Yes, that means "I'm looking for a System Folder and it seems I can't find
one"... but...
> After a couple of minutes this icon eventually turns
> into a smiling Mac in a Mac Plus frame.
This means "Gotcha! I found it!" (and the boot begins)...
so the HD seems working... but there's something wrong, producing the couple
minutes delay. :-?
> I suspect that I accidentally zapped the drives with
> static electricity.
I'd say that's unlikely. HD are not that fragile. :-)
It's much more likely a cable (data cable - the flat one - or power cable)
have been damaged.
Try to switch the disks (A goes into B position, connected with the B
cables, and viceversa), and check if anything changes.
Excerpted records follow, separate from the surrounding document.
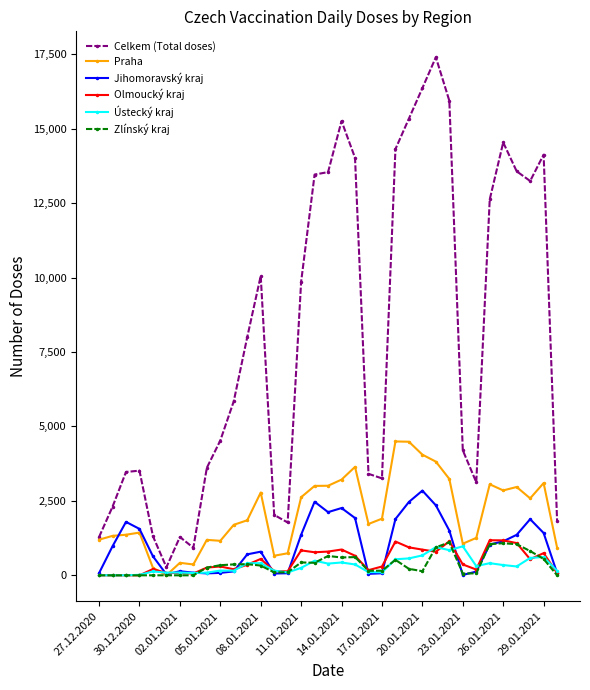

How many data points does each series have?

35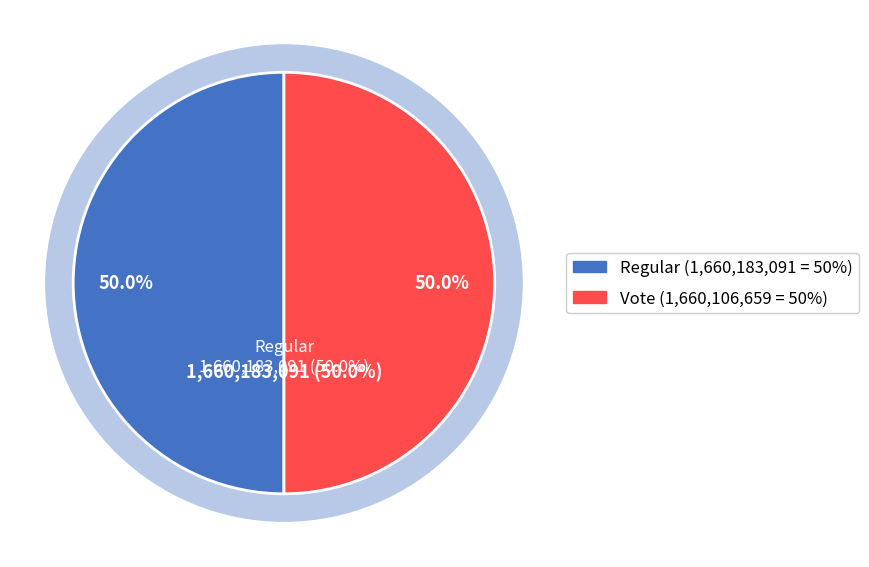

To the nearest percent, what portion does Regular represent?

50%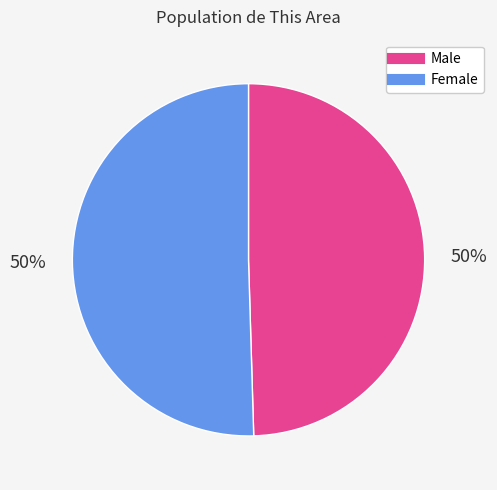

To the nearest percent, what is the average slice percentage?

50%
Lastly, it could be the file system has been corrupted when the power supply
went dead.
Once you get the Mac started, try using "Disk Utility" and check the disks
for errors ("Verify" or "Repair disk").
If you have a System booting CD/DVD (like OSX, or Drive Genius,
DiskWarrior...), you can boot from that and check the disk.
> Install another hard drive?
That's an option... but you would want the data on the "old" HD back.
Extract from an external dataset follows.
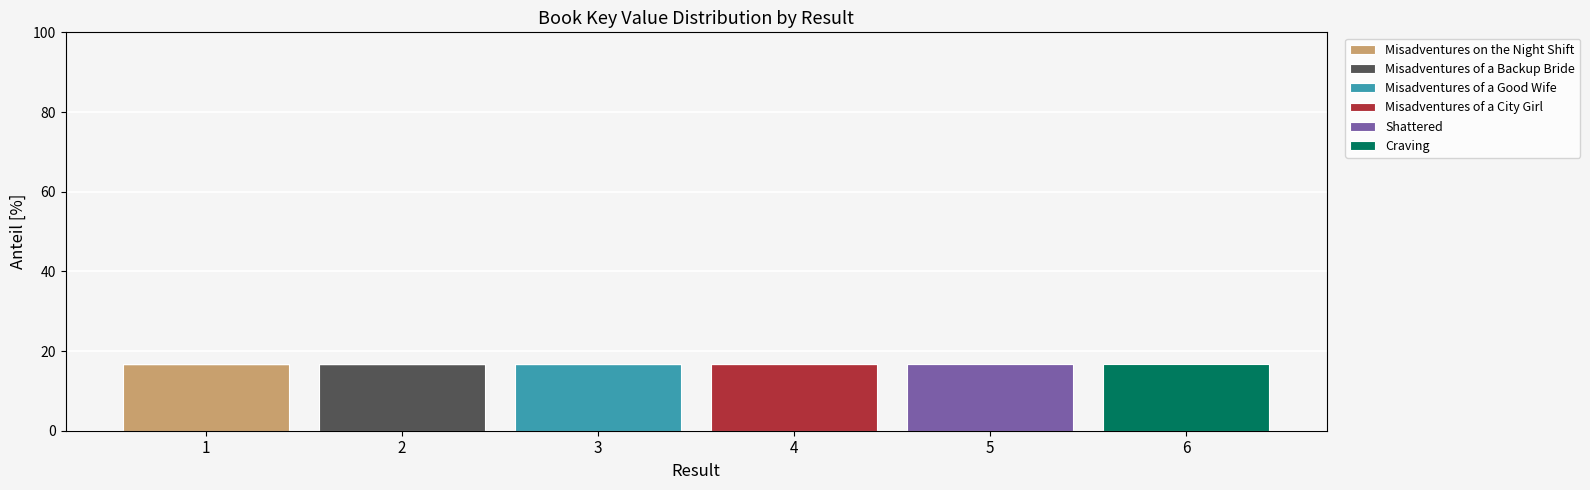

How many data points does each series have?

6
Besides, it seems your HD(s) works (after the delay). This could be a sign
of failing HD (not much likely), or just a small glitch.
> If so, should it be a Serial ATA drive?
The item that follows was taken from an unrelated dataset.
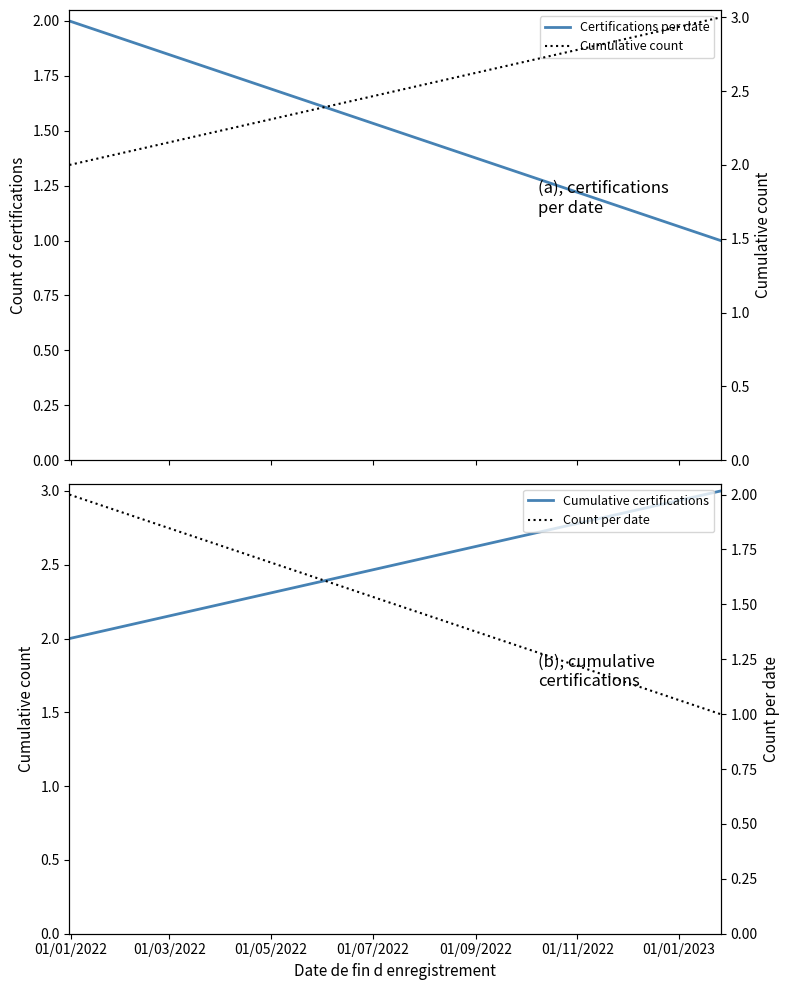

Reading left to right, list all the values displayed in this chart.

Certifications per date: 2	1
Cumulative certifications: 2	3
Cumulative count: 2	3
Count per date: 2	1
Don't think so! You Mac doesn't have SATA, just PATA (Parallel ATA, or
EIDE).
PATA drives are becoming obsolete, but you should find one, in case.
Or, you could install a SATA PCI card, but it seems overkill to me.
Sometimes I installed used HDs in my Macs, and I was lucky. :-)
OTOH, the problem I had in my 20 year Mac experience, were with two HDs I
bought new. :-/
So, I'd say consider getting an used HD, too (if you really need one).
> The old drives (now useless?) were a 120GB Western Digital IDE drive,
> configured as master, and the original 40GB Ultra ATA/66 7200-rpm, configured
> as slave. The operating system was Tiger 4.11.
I'd say it's impossible you "killed" both drives.
Try testing them outside your Mac (in another Mac, or using an external HD
case), if you can't see them "inside" your Mac.